▸ **WHAT NEEDS TO BE DONE**: The entries must be set down again word for word; no pictures belong in the copy.

[Saved entries]
○ ○ ○ ○

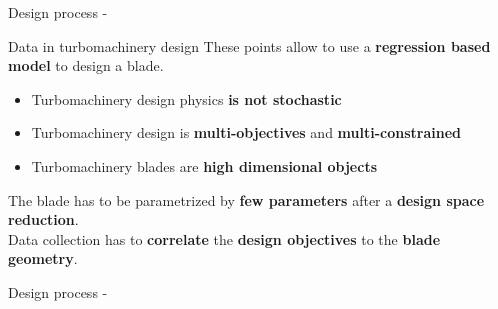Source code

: \begin{frame}{Design process - }
\end{frame}

\begin{frame}{Data in turbomachinery design}
    \vspace{0.5cm}
    These points allow to use a \textbf{regression based model} to design a blade.
    \vspace{0.5cm}
    \begin{itemize}
        \setlength{\itemsep}{15pt}
        \item Turbomachinery design physics \textbf{is not stochastic}
        \item Turbomachinery design is \textbf{multi-objectives} and \textbf{multi-constrained}
        \item Turbomachinery blades are \textbf{high dimensional objects}
    \end{itemize}
    \vspace{0.5cm}
    The blade has to be parametrized by \textbf{few parameters} after a \textbf{design space reduction}. \\
    
    \vspace{0.5cm}
    Data collection has to \textbf{correlate} the \textbf{design objectives} to the \textbf{blade geometry}.
\end{frame}

\begin{frame}{Design process - }
    \begin{figure}
        \centering
        
    \end{figure}
\end{frame}

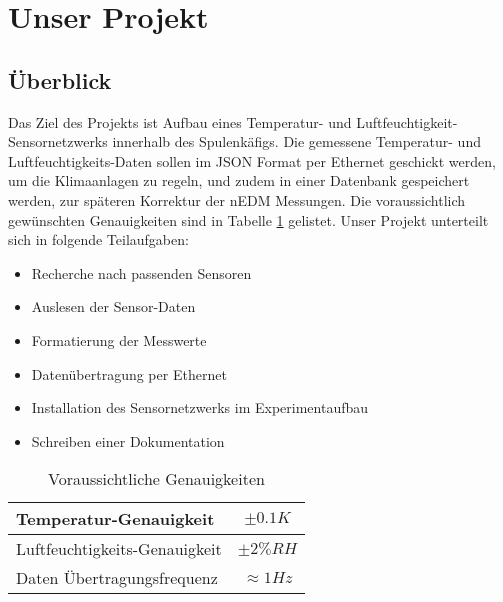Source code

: \section*{Unser Projekt}
\subsection*{Überblick}
Das Ziel des Projekts ist Aufbau eines Temperatur- und Luftfeuchtigkeit-
Sensornetzwerks innerhalb des Spulenkäfigs. Die gemessene Temperatur- und 
Luft\-feuchtig\-keits-Daten sollen im JSON Format per Ethernet geschickt werden, um 
die Klimaanlagen zu regeln, und zudem in einer 
Datenbank gespeichert werden, zur späteren Korrektur der nEDM Messungen. 
Die voraus\-sichtlich gewünschten Genauig\-keiten sind in Tabelle \ref{tab:genauigkeit} gelistet.
Unser Projekt unterteilt sich in folgende Teilaufgaben:
\begin{itemize}
\item Recherche nach passenden Sensoren 
\item Auslesen der Sensor-Daten
\item Formatierung der Messwerte
\item Datenübertragung per Ethernet
\item Installation des Sensornetzwerks im Experimentaufbau
\item Schreiben einer Dokumentation
\end{itemize}
\begin{table}[h]
  \centering
  \begin{tabular}{|l|c|}
    \hline
    Temperatur-Genauigkeit & $\pm0.1 K$
    \\ \hline
    Luftfeuchtigkeits-Genauigkeit & $\pm 2\%RH$
    \\ \hline
    Daten Übertragungsfrequenz & $\approx 1Hz$
    \\ \hline
  \end{tabular}
  \caption{Voraussichtliche Genauigkeiten}
  \label{tab:genauigkeit}
\end{table}
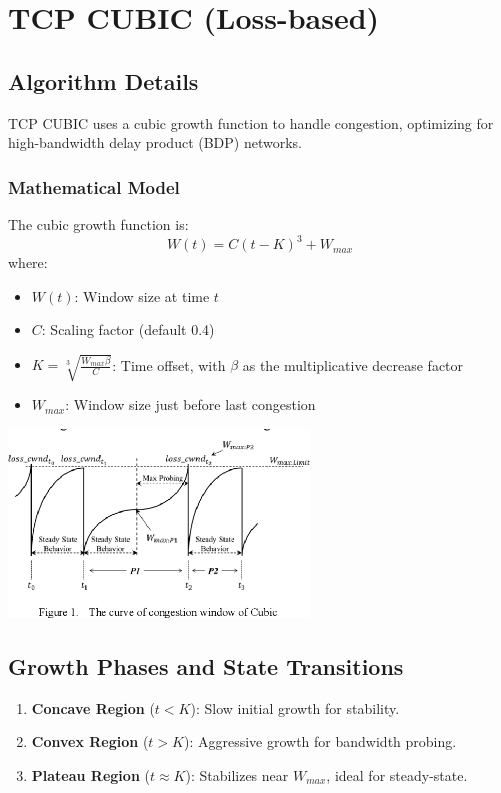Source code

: \documentclass[11pt,a4paper]{article}
\begin{document}
\section{\textcolor{sectioncolor}{TCP CUBIC (Loss-based)}}
\begin{tcolorbox}[colback=purple!5!white, colframe=purple!75!black, fonttitle=\bfseries, title=TCP CUBIC Overview]
\subsection{{Algorithm Details}}
TCP CUBIC uses a cubic growth function to handle congestion, optimizing for high-bandwidth delay product (BDP) networks.

\subsubsection*{Mathematical Model}
The cubic growth function is:
\begin{equation}
W(t) = C(t-K)^3 + W_{max}
\end{equation}
where:
\begin{itemize}
    \item $W(t)$: Window size at time $t$
    \item $C$: Scaling factor (default 0.4)
    \item $K = \sqrt[3]{\frac{W_{max}\beta}{C}}$: Time offset, with $\beta$ as the multiplicative decrease factor
    \item $W_{max}$: Window size just before last congestion
\end{itemize}
\begin{center}
    \includegraphics[width=0.6\textwidth]{images/tcp_cubic.png}
\end{center}

\subsection{{Growth Phases and State Transitions}}
\begin{enumerate}[label=\roman*]
    \item \textbf{Concave Region} ($t < K$): Slow initial growth for stability.
    \item \textbf{Convex Region} ($t > K$): Aggressive growth for bandwidth probing.
    \item \textbf{Plateau Region} ($t \approx K$): Stabilizes near $W_{max}$, ideal for steady-state.
\end{enumerate}

\end{tcolorbox}
\end{document}
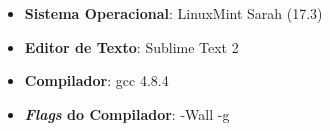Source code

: \begin{itemize}
	\item{\textbf{Sistema Operacional}: LinuxMint Sarah (17.3)}
	\item{\textbf{Editor de Texto}: Sublime Text 2}
	\item{\textbf{Compilador}: gcc 4.8.4}
	\item{\textbf{\emph{Flags} do Compilador}: -Wall -g}
\end{itemize}
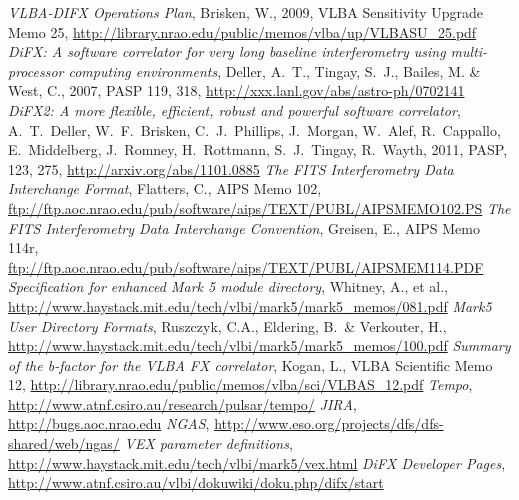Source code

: \begin{thebibliography}{}
	{\it VLBA-DIFX Operations Plan}, Brisken, W., 2009, VLBA Sensitivity Upgrade Memo 25, \url{http://library.nrao.edu/public/memos/vlba/up/VLBASU_25.pdf}
	{\it DiFX: A software correlator for very long baseline interferometry using multi-processor computing environments}, Deller, A.~T., Tingay, S.~J., Bailes, M. \& West, C., 2007, PASP 119, 318, \url{http://xxx.lanl.gov/abs/astro-ph/0702141}
	{\it DiFX2: A more flexible, efficient, robust and powerful software correlator}, A.\ T.\ Deller, W.\ F.\ Brisken, C.\ J.\ Phillips, J.\ Morgan, W.\ Alef, R.\ Cappallo, E.\ Middelberg, J.\ Romney, H.\ Rottmann, S.\ J.\ Tingay, R.\ Wayth, 2011, PASP, 123, 275, \url{http://arxiv.org/abs/1101.0885}
	{\it The FITS Interferometry Data Interchange Format}, Flatters, C., AIPS Memo 102, \url{ftp://ftp.aoc.nrao.edu/pub/software/aips/TEXT/PUBL/AIPSMEMO102.PS}
	{\it The FITS Interferometry Data Interchange Convention}, Greisen, E., AIPS Memo 114r, \url{ftp://ftp.aoc.nrao.edu/pub/software/aips/TEXT/PUBL/AIPSMEM114.PDF}
	{\it Specification for enhanced Mark 5 module directory}, Whitney, A., et al., \url{http://www.haystack.mit.edu/tech/vlbi/mark5/mark5_memos/081.pdf}
	{\it  	Mark5 User Directory Formats}, Ruszczyk, C.A., Eldering, B.\ \& Verkouter, H., \url{http://www.haystack.mit.edu/tech/vlbi/mark5/mark5_memos/100.pdf}
	{\it Summary of the b-factor for the VLBA FX correlator}, Kogan, L., VLBA Scientific Memo 12, \url{http://library.nrao.edu/public/memos/vlba/sci/VLBAS_12.pdf}
	{\it Tempo}, \url{http://www.atnf.csiro.au/research/pulsar/tempo/}
	{\it JIRA}, \url{http://bugs.aoc.nrao.edu}
	{\it NGAS}, \url{http://www.eso.org/projects/dfs/dfs-shared/web/ngas/}
	{\it VEX parameter definitions}, \url{http://www.haystack.mit.edu/tech/vlbi/mark5/vex.html}
	{\it DiFX Developer Pages}, \url{http://www.atnf.csiro.au/vlbi/dokuwiki/doku.php/difx/start}
\end{thebibliography}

○ ○ ○ ○

▸ **ANSWER BOX**:
Source code

: \begin{frame}{Design process - }
\end{frame}

\begin{frame}{Data in turbomachinery design}
    \vspace{0.5cm}
    These points allow to use a \textbf{regression based model} to design a blade.
    \vspace{0.5cm}
    \begin{itemize}
        \setlength{\itemsep}{15pt}
        \item Turbomachinery design physics \textbf{is not stochastic}
        \item Turbomachinery design is \textbf{multi-objectives} and \textbf{multi-constrained}
        \item Turbomachinery blades are \textbf{high dimensional objects}
    \end{itemize}
    \vspace{0.5cm}
    The blade has to be parametrized by \textbf{few parameters} after a \textbf{design space reduction}. \\
    
    \vspace{0.5cm}
    Data collection has to \textbf{correlate} the \textbf{design objectives} to the \textbf{blade geometry}.
\end{frame}

\begin{frame}{Design process - }
    \begin{figure}
        \centering
        
    \end{figure}
\end{frame}

Source code

: \section*{Unser Projekt}
\subsection*{Überblick}
Das Ziel des Projekts ist Aufbau eines Temperatur- und Luftfeuchtigkeit-
Sensornetzwerks innerhalb des Spulenkäfigs. Die gemessene Temperatur- und 
Luft\-feuchtig\-keits-Daten sollen im JSON Format per Ethernet geschickt werden, um 
die Klimaanlagen zu regeln, und zudem in einer 
Datenbank gespeichert werden, zur späteren Korrektur der nEDM Messungen. 
Die voraus\-sichtlich gewünschten Genauig\-keiten sind in Tabelle \ref{tab:genauigkeit} gelistet.
Unser Projekt unterteilt sich in folgende Teilaufgaben:
\begin{itemize}
\item Recherche nach passenden Sensoren 
\item Auslesen der Sensor-Daten
\item Formatierung der Messwerte
\item Datenübertragung per Ethernet
\item Installation des Sensornetzwerks im Experimentaufbau
\item Schreiben einer Dokumentation
\end{itemize}
\begin{table}[h]
  \centering
  \begin{tabular}{|l|c|}
    \hline
    Temperatur-Genauigkeit & $\pm0.1 K$
    \\ \hline
    Luftfeuchtigkeits-Genauigkeit & $\pm 2\%RH$
    \\ \hline
    Daten Übertragungsfrequenz & $\approx 1Hz$
    \\ \hline
  \end{tabular}
  \caption{Voraussichtliche Genauigkeiten}
  \label{tab:genauigkeit}
\end{table}
Source code

: \documentclass[11pt,a4paper]{article}
\begin{document}
\section{\textcolor{sectioncolor}{TCP CUBIC (Loss-based)}}
\begin{tcolorbox}[colback=purple!5!white, colframe=purple!75!black, fonttitle=\bfseries, title=TCP CUBIC Overview]
\subsection{{Algorithm Details}}
TCP CUBIC uses a cubic growth function to handle congestion, optimizing for high-bandwidth delay product (BDP) networks.

\subsubsection*{Mathematical Model}
The cubic growth function is:
\begin{equation}
W(t) = C(t-K)^3 + W_{max}
\end{equation}
where:
\begin{itemize}
    \item $W(t)$: Window size at time $t$
    \item $C$: Scaling factor (default 0.4)
    \item $K = \sqrt[3]{\frac{W_{max}\beta}{C}}$: Time offset, with $\beta$ as the multiplicative decrease factor
    \item $W_{max}$: Window size just before last congestion
\end{itemize}
\begin{center}
    \includegraphics[width=0.6\textwidth]{images/tcp_cubic.png}
\end{center}

\subsection{{Growth Phases and State Transitions}}
\begin{enumerate}[label=\roman*]
    \item \textbf{Concave Region} ($t < K$): Slow initial growth for stability.
    \item \textbf{Convex Region} ($t > K$): Aggressive growth for bandwidth probing.
    \item \textbf{Plateau Region} ($t \approx K$): Stabilizes near $W_{max}$, ideal for steady-state.
\end{enumerate}

\end{tcolorbox}
\end{document}
Source code

: \begin{itemize}
	\item{\textbf{Sistema Operacional}: LinuxMint Sarah (17.3)}
	\item{\textbf{Editor de Texto}: Sublime Text 2}
	\item{\textbf{Compilador}: gcc 4.8.4}
	\item{\textbf{\emph{Flags} do Compilador}: -Wall -g}
\end{itemize}
Source code

: \begin{thebibliography}{}
	{\it VLBA-DIFX Operations Plan}, Brisken, W., 2009, VLBA Sensitivity Upgrade Memo 25, \url{http://library.nrao.edu/public/memos/vlba/up/VLBASU_25.pdf}
	{\it DiFX: A software correlator for very long baseline interferometry using multi-processor computing environments}, Deller, A.~T., Tingay, S.~J., Bailes, M. \& West, C., 2007, PASP 119, 318, \url{http://xxx.lanl.gov/abs/astro-ph/0702141}
	{\it DiFX2: A more flexible, efficient, robust and powerful software correlator}, A.\ T.\ Deller, W.\ F.\ Brisken, C.\ J.\ Phillips, J.\ Morgan, W.\ Alef, R.\ Cappallo, E.\ Middelberg, J.\ Romney, H.\ Rottmann, S.\ J.\ Tingay, R.\ Wayth, 2011, PASP, 123, 275, \url{http://arxiv.org/abs/1101.0885}
	{\it The FITS Interferometry Data Interchange Format}, Flatters, C., AIPS Memo 102, \url{ftp://ftp.aoc.nrao.edu/pub/software/aips/TEXT/PUBL/AIPSMEMO102.PS}
	{\it The FITS Interferometry Data Interchange Convention}, Greisen, E., AIPS Memo 114r, \url{ftp://ftp.aoc.nrao.edu/pub/software/aips/TEXT/PUBL/AIPSMEM114.PDF}
	{\it Specification for enhanced Mark 5 module directory}, Whitney, A., et al., \url{http://www.haystack.mit.edu/tech/vlbi/mark5/mark5_memos/081.pdf}
	{\it  	Mark5 User Directory Formats}, Ruszczyk, C.A., Eldering, B.\ \& Verkouter, H., \url{http://www.haystack.mit.edu/tech/vlbi/mark5/mark5_memos/100.pdf}
	{\it Summary of the b-factor for the VLBA FX correlator}, Kogan, L., VLBA Scientific Memo 12, \url{http://library.nrao.edu/public/memos/vlba/sci/VLBAS_12.pdf}
	{\it Tempo}, \url{http://www.atnf.csiro.au/research/pulsar/tempo/}
	{\it JIRA}, \url{http://bugs.aoc.nrao.edu}
	{\it NGAS}, \url{http://www.eso.org/projects/dfs/dfs-shared/web/ngas/}
	{\it VEX parameter definitions}, \url{http://www.haystack.mit.edu/tech/vlbi/mark5/vex.html}
	{\it DiFX Developer Pages}, \url{http://www.atnf.csiro.au/vlbi/dokuwiki/doku.php/difx/start}
\end{thebibliography}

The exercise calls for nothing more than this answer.